Modify DNS zone profile
vim /etc/named.rfc1912.zones / / add new content to the DNS zone configuration file
Modify DNS data profile
[root@localhost extra]# cd /var/named/
[root@localhost named]# cp -p accp.com.zone naccp.com.zone //Copy zone data profile template
[root@localhost named]# vim naccp.com.zone //Enter the area data configuration file for modification
[root@localhost extra]# systemctl restart httpd / / restart the service
Input: www.kgc.com / www.naccp.com to test on the tester win10
Building a virtual host based on permissions
Add black and white list in virtual host configuration
[root@localhost named]# cd /etc/httpd/conf/extra
[root@localhost extra]# ls
vhost.conf
[root@localhost extra]# vim vhost.conf
<VirtualHost 192.168.131.129:80>
DocumentRoot "/var/www/html/accp/"
ServerName www.accp.com
ErrorLog "logs/www.accp.com.error_log"
CustomLog "logs/www.accp.com.access_log" common
<Directory "/var/www/html/">
<RequireAll>
Require not ip 192.168.131.128 //Add the IP address of the test machine to not allow access to accp.com
Require all granted
</RequireAll>
</Directory>
</VirtualHost>
[root@localhost extra]# systemctl restart httpd / / restart the service
Verify black and white list
Visit: www.kgc.com / www.naccp.com
naccp.com can be accessed normally, while kgc.com can't be accessed, so you can directly jump to the Apache default web page.

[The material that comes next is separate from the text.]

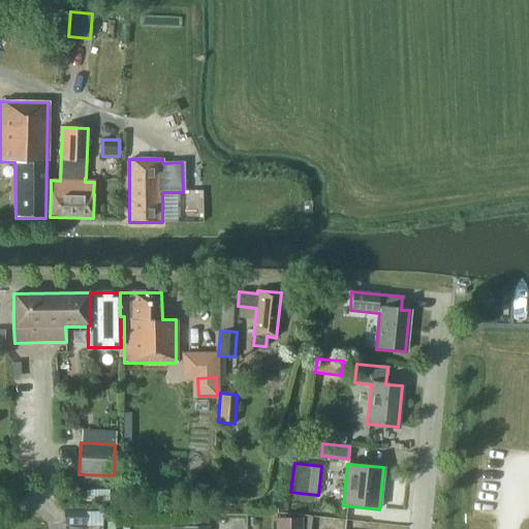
[(64,524),(85,524),(85,511),(64,512),(64,524)]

Password authentication access Apache Webpage
[root@localhost conf]# cd /etc/httpd/conf
[root@localhost conf]# htpasswd -c /etc/httpd/conf/pwd tese01 //Create access user
New password: //Set access password
Re-type new password: //Repeat password
Adding password for user tese01
[root@localhost conf]# ls
extra httpd.conf magic pwd
[root@localhost conf]# cat pwd
tese01:$apr1$.HU1/Ltw$Isp7l.Qhe9Zlh81OU8e7M1 //Password cryptography
[root@localhost conf]# cd extra/
[root@localhost extra]# ls
vhost.conf
[root@localhost extra]# vim vhost.conf //Enter the virtual host profile configuration
<VirtualHost 192.168.131.130:80>
DocumentRoot "/var/www/html/accp02/"
ServerName www.naccp.com
ErrorLog "logs/www.accp02.com.error_log"
CustomLog "logs/www.accp02.com.access_log" common
<Directory "/var/www/html/">
AuthName "DocumentRoot"
AuthType Basic
AuthUserFile /etc/httpd/conf/pwd
Require valid-user
</Directory>
</VirtualHost>
[root@localhost extra]# systemctl restart httpd / / restart the service
Test with the tester win10 input: www.naccp.com
At this point, if we want to visit naccp.com again, we need to enter a password for verification.